Ultimately, it leads to a third-act plot twist that feels less inspired than contrived.  Worse, the movie doesn't give the audience even a moment to feel surprised or comprehend what it all means because the big revelation is accompanied by countless flashbacks to lines of dialogue or portentous looks from a character that are the equivalent of the filmmakers screaming out, "You see? We told you what was going to happen and you didn't notice!  Aren't you shocked?"

They have to do this cinematic equivalent of screaming, because they realize it's more likely that no one noticed because the story just isn't really worth paying a lot of attention.  The revelations seem less surprising than a desperate final attempt to add some interest to an otherwise bland, dull story.
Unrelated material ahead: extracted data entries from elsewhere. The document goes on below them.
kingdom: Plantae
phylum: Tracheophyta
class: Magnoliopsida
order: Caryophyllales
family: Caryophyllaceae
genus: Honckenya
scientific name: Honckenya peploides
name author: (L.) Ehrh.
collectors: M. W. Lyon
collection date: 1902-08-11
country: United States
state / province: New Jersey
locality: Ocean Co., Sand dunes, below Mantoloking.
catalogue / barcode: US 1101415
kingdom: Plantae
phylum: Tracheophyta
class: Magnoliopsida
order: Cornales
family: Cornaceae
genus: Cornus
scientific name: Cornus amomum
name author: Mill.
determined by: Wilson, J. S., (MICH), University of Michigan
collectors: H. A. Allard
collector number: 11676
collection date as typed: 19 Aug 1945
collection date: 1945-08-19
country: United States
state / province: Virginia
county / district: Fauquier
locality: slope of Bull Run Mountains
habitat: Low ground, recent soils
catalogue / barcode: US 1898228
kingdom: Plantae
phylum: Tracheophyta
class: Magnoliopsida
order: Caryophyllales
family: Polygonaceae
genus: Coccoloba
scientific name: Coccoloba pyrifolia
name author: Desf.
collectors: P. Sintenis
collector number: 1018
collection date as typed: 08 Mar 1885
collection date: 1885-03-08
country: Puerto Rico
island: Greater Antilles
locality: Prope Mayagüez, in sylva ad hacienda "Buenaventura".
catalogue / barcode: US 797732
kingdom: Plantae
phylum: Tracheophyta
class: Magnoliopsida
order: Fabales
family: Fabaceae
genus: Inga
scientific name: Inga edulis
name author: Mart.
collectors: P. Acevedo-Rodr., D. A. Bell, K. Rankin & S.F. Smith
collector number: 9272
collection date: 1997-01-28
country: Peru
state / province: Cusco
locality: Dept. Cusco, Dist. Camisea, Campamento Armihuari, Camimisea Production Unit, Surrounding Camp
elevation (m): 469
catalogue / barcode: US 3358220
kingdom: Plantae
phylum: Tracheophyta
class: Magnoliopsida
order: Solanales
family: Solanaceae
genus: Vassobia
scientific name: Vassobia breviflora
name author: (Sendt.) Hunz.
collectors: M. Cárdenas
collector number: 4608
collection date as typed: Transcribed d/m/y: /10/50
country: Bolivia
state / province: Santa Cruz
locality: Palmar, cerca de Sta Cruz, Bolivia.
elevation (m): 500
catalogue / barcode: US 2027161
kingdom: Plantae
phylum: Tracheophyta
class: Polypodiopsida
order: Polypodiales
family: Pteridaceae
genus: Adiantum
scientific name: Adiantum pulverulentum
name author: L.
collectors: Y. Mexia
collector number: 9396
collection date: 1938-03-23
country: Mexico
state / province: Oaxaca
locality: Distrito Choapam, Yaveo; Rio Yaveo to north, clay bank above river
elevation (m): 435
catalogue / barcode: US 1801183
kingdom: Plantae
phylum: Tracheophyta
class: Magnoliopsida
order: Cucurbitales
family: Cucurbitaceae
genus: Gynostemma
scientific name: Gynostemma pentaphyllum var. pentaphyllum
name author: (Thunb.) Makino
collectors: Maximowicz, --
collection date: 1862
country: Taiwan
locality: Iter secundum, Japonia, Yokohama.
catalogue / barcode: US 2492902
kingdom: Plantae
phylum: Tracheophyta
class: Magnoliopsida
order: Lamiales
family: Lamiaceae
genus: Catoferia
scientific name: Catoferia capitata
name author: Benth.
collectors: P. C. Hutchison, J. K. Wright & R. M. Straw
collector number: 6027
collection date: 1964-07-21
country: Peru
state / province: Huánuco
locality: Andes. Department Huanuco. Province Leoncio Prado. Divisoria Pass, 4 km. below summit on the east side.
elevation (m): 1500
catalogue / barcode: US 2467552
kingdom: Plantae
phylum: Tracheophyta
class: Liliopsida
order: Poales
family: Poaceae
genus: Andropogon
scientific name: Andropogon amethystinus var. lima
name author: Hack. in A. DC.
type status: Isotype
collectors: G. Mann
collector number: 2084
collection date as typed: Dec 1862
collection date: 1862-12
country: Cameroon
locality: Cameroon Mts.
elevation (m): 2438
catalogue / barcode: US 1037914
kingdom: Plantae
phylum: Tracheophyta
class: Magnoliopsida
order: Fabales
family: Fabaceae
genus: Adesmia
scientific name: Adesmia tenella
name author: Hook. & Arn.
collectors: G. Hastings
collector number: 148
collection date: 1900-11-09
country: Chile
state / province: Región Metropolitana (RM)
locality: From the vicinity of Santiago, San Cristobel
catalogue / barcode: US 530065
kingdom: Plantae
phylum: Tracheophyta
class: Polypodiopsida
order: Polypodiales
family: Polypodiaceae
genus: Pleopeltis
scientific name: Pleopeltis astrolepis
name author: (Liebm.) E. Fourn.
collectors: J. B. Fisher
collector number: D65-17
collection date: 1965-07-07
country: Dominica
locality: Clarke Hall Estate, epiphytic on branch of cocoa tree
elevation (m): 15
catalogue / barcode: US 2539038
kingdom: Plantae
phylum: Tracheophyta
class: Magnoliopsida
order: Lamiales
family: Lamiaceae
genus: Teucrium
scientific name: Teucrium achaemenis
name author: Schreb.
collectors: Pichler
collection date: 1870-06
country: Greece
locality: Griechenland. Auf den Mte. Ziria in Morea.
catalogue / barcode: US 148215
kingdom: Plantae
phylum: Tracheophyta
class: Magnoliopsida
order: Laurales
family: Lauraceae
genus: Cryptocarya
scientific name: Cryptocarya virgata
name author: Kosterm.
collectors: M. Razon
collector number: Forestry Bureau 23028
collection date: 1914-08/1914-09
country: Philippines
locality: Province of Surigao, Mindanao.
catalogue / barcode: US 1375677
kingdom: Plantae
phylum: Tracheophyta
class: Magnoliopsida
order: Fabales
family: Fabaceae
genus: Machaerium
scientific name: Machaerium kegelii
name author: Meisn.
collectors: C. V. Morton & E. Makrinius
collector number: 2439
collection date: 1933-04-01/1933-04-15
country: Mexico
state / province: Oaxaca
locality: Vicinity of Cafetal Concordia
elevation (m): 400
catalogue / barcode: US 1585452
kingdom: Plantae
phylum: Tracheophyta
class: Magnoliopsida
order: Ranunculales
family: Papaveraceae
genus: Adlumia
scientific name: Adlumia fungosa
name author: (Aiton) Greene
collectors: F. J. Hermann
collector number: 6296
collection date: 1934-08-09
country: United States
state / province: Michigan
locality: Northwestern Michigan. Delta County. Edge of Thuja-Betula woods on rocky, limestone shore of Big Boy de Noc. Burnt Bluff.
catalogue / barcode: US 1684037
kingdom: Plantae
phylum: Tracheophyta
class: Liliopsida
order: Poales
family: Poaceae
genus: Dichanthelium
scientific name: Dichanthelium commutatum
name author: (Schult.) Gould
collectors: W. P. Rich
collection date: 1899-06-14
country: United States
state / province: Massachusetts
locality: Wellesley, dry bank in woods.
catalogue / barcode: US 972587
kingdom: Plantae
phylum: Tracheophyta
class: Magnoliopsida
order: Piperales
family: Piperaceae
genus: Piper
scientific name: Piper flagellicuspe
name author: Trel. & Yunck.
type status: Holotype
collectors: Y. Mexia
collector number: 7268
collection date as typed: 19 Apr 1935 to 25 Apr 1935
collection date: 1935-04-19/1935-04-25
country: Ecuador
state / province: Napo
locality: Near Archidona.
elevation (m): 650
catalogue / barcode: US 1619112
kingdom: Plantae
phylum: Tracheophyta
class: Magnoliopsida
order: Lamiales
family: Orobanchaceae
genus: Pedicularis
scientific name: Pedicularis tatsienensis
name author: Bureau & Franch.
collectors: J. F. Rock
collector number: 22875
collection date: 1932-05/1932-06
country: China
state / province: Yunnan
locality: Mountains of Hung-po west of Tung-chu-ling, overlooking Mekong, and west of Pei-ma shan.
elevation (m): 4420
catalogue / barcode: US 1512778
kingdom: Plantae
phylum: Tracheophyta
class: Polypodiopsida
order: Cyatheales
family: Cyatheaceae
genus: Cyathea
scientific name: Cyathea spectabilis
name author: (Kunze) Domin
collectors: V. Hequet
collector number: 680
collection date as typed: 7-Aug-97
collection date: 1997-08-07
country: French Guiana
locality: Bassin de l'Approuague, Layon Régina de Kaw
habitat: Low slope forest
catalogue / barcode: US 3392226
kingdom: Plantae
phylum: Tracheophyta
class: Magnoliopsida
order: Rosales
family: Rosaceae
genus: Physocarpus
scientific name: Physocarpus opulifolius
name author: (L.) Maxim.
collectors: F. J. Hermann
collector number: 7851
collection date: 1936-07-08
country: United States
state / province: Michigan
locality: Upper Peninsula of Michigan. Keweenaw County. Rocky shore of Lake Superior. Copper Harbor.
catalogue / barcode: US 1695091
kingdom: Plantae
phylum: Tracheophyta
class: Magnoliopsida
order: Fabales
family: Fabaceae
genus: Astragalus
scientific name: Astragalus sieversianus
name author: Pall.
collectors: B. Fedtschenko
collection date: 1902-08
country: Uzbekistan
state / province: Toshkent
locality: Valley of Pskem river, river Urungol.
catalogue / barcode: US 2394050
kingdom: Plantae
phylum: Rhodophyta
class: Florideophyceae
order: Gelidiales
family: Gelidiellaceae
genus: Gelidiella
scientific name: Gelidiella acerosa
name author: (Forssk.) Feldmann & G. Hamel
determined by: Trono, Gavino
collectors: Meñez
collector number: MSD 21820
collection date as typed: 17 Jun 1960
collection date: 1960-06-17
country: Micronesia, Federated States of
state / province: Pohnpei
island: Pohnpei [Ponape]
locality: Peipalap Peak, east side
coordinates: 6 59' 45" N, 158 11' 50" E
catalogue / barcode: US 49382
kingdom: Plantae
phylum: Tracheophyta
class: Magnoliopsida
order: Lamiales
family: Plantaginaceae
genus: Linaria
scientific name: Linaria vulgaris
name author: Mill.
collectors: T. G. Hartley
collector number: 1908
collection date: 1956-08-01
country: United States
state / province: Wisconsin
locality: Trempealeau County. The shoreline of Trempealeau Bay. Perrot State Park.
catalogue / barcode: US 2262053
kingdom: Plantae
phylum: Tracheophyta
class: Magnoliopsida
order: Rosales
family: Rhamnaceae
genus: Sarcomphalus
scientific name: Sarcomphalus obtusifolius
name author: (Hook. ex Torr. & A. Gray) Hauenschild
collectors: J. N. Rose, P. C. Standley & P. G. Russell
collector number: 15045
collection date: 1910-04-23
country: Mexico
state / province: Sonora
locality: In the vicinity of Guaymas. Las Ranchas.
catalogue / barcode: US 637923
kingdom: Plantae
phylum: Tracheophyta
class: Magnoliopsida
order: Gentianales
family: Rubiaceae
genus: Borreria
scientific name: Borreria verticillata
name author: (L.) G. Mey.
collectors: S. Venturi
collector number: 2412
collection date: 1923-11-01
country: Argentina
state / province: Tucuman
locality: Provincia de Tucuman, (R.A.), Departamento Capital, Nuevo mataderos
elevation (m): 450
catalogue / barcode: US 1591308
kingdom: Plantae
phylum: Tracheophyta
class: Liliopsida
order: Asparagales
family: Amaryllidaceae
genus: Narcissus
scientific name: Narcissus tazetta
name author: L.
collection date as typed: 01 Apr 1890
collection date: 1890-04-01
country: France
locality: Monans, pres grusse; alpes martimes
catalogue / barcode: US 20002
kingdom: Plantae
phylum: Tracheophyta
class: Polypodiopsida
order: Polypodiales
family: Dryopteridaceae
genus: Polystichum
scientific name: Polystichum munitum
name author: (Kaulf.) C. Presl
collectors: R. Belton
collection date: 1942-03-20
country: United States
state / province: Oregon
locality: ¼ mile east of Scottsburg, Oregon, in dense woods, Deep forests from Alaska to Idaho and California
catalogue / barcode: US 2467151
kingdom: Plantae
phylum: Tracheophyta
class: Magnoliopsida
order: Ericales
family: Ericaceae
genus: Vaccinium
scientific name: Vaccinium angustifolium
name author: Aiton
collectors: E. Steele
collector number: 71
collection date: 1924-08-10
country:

With such talented stars and a director whose previous films include the compelling and underrated gems Shattered Glass and Breach, it's all a bit of a letdown.  Ray has taken terrific source material and leeched the life from it, leaving behind something that bears a few tantalizing indications that it could have been a good idea, might have been interesting, but instead has refused to cooperate in the transformation process.  Instead it's become uncooperative, and stubbornly resists becoming the bold and essential American political thriller it could have been.  It just sits there, unmoving, lifeless and, most of all, unconvincing.